Records shown ::
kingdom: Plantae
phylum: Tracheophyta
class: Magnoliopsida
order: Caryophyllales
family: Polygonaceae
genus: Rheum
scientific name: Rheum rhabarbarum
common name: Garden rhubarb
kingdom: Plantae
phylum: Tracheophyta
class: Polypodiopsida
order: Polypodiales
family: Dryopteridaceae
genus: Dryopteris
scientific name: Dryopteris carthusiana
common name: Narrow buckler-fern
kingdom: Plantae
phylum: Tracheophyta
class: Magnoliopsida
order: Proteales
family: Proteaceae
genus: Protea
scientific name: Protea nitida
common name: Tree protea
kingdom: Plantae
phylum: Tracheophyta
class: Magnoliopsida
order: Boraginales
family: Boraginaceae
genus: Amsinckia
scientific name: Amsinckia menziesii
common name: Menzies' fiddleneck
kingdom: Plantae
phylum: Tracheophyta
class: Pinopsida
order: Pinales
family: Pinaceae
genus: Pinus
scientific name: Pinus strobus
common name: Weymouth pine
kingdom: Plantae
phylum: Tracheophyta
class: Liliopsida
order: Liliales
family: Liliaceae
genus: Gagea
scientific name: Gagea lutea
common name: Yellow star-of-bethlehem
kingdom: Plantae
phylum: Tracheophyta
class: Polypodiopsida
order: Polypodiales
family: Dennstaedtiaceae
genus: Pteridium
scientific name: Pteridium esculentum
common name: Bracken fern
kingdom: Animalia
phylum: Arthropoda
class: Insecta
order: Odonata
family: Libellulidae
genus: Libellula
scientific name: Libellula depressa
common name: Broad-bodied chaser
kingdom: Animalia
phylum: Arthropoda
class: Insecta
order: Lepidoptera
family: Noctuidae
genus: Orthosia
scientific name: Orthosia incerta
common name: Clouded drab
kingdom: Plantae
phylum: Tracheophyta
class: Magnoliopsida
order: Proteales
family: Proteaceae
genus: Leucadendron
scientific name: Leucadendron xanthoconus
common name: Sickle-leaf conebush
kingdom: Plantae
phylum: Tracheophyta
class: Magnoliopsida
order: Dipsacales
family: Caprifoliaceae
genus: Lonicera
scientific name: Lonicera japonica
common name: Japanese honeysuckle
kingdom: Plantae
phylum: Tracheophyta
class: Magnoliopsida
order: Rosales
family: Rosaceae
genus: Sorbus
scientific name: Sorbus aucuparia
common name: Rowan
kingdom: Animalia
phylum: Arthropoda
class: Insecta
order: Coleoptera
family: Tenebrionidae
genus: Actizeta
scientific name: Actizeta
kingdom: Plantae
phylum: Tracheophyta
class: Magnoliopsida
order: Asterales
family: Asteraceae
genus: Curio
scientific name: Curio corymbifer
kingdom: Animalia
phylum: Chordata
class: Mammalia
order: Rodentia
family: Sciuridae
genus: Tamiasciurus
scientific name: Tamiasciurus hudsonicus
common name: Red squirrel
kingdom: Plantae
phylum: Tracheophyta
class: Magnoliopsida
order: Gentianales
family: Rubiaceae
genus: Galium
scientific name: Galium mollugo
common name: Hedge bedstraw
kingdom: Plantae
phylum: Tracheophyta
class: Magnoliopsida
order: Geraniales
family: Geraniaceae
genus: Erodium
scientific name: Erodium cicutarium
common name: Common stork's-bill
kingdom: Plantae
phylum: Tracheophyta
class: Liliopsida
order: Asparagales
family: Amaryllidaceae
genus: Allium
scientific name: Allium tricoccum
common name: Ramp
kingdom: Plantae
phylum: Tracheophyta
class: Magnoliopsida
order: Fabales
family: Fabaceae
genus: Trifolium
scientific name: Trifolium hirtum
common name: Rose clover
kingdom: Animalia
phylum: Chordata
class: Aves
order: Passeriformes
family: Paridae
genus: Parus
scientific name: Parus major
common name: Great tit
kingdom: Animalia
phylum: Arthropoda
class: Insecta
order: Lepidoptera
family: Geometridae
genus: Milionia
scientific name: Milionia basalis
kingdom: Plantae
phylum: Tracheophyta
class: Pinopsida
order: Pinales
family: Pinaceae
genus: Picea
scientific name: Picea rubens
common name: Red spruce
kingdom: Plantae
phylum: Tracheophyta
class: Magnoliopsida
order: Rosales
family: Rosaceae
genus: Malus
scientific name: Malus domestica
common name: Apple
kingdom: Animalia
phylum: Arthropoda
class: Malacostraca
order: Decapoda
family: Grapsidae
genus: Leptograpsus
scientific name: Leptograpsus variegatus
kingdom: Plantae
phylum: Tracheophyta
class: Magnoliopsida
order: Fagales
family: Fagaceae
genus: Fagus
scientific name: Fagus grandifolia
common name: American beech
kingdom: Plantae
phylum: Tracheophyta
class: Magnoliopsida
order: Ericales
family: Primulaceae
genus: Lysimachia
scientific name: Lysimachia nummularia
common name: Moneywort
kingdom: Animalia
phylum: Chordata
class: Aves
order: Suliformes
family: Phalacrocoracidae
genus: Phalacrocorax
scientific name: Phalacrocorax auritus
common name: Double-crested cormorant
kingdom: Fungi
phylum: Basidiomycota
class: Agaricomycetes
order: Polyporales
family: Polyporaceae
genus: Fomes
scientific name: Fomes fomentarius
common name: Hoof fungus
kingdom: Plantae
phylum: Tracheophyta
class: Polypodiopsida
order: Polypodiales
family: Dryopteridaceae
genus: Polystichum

Challenge :: Quote every line of the listing above word for word, from the first line to the last.

Task output ::
kingdom: Plantae
phylum: Tracheophyta
class: Magnoliopsida
order: Caryophyllales
family: Polygonaceae
genus: Rheum
scientific name: Rheum rhabarbarum
common name: Garden rhubarb
kingdom: Plantae
phylum: Tracheophyta
class: Polypodiopsida
order: Polypodiales
family: Dryopteridaceae
genus: Dryopteris
scientific name: Dryopteris carthusiana
common name: Narrow buckler-fern
kingdom: Plantae
phylum: Tracheophyta
class: Magnoliopsida
order: Proteales
family: Proteaceae
genus: Protea
scientific name: Protea nitida
common name: Tree protea
kingdom: Plantae
phylum: Tracheophyta
class: Magnoliopsida
order: Boraginales
family: Boraginaceae
genus: Amsinckia
scientific name: Amsinckia menziesii
common name: Menzies' fiddleneck
kingdom: Plantae
phylum: Tracheophyta
class: Pinopsida
order: Pinales
family: Pinaceae
genus: Pinus
scientific name: Pinus strobus
common name: Weymouth pine
kingdom: Plantae
phylum: Tracheophyta
class: Liliopsida
order: Liliales
family: Liliaceae
genus: Gagea
scientific name: Gagea lutea
common name: Yellow star-of-bethlehem
kingdom: Plantae
phylum: Tracheophyta
class: Polypodiopsida
order: Polypodiales
family: Dennstaedtiaceae
genus: Pteridium
scientific name: Pteridium esculentum
common name: Bracken fern
kingdom: Animalia
phylum: Arthropoda
class: Insecta
order: Odonata
family: Libellulidae
genus: Libellula
scientific name: Libellula depressa
common name: Broad-bodied chaser
kingdom: Animalia
phylum: Arthropoda
class: Insecta
order: Lepidoptera
family: Noctuidae
genus: Orthosia
scientific name: Orthosia incerta
common name: Clouded drab
kingdom: Plantae
phylum: Tracheophyta
class: Magnoliopsida
order: Proteales
family: Proteaceae
genus: Leucadendron
scientific name: Leucadendron xanthoconus
common name: Sickle-leaf conebush
kingdom: Plantae
phylum: Tracheophyta
class: Magnoliopsida
order: Dipsacales
family: Caprifoliaceae
genus: Lonicera
scientific name: Lonicera japonica
common name: Japanese honeysuckle
kingdom: Plantae
phylum: Tracheophyta
class: Magnoliopsida
order: Rosales
family: Rosaceae
genus: Sorbus
scientific name: Sorbus aucuparia
common name: Rowan
kingdom: Animalia
phylum: Arthropoda
class: Insecta
order: Coleoptera
family: Tenebrionidae
genus: Actizeta
scientific name: Actizeta
kingdom: Plantae
phylum: Tracheophyta
class: Magnoliopsida
order: Asterales
family: Asteraceae
genus: Curio
scientific name: Curio corymbifer
kingdom: Animalia
phylum: Chordata
class: Mammalia
order: Rodentia
family: Sciuridae
genus: Tamiasciurus
scientific name: Tamiasciurus hudsonicus
common name: Red squirrel
kingdom: Plantae
phylum: Tracheophyta
class: Magnoliopsida
order: Gentianales
family: Rubiaceae
genus: Galium
scientific name: Galium mollugo
common name: Hedge bedstraw
kingdom: Plantae
phylum: Tracheophyta
class: Magnoliopsida
order: Geraniales
family: Geraniaceae
genus: Erodium
scientific name: Erodium cicutarium
common name: Common stork's-bill
kingdom: Plantae
phylum: Tracheophyta
class: Liliopsida
order: Asparagales
family: Amaryllidaceae
genus: Allium
scientific name: Allium tricoccum
common name: Ramp
kingdom: Plantae
phylum: Tracheophyta
class: Magnoliopsida
order: Fabales
family: Fabaceae
genus: Trifolium
scientific name: Trifolium hirtum
common name: Rose clover
kingdom: Animalia
phylum: Chordata
class: Aves
order: Passeriformes
family: Paridae
genus: Parus
scientific name: Parus major
common name: Great tit
kingdom: Animalia
phylum: Arthropoda
class: Insecta
order: Lepidoptera
family: Geometridae
genus: Milionia
scientific name: Milionia basalis
kingdom: Plantae
phylum: Tracheophyta
class: Pinopsida
order: Pinales
family: Pinaceae
genus: Picea
scientific name: Picea rubens
common name: Red spruce
kingdom: Plantae
phylum: Tracheophyta
class: Magnoliopsida
order: Rosales
family: Rosaceae
genus: Malus
scientific name: Malus domestica
common name: Apple
kingdom: Animalia
phylum: Arthropoda
class: Malacostraca
order: Decapoda
family: Grapsidae
genus: Leptograpsus
scientific name: Leptograpsus variegatus
kingdom: Plantae
phylum: Tracheophyta
class: Magnoliopsida
order: Fagales
family: Fagaceae
genus: Fagus
scientific name: Fagus grandifolia
common name: American beech
kingdom: Plantae
phylum: Tracheophyta
class: Magnoliopsida
order: Ericales
family: Primulaceae
genus: Lysimachia
scientific name: Lysimachia nummularia
common name: Moneywort
kingdom: Animalia
phylum: Chordata
class: Aves
order: Suliformes
family: Phalacrocoracidae
genus: Phalacrocorax
scientific name: Phalacrocorax auritus
common name: Double-crested cormorant
kingdom: Fungi
phylum: Basidiomycota
class: Agaricomycetes
order: Polyporales
family: Polyporaceae
genus: Fomes
scientific name: Fomes fomentarius
common name: Hoof fungus
kingdom: Plantae
phylum: Tracheophyta
class: Polypodiopsida
order: Polypodiales
family: Dryopteridaceae
genus: Polystichum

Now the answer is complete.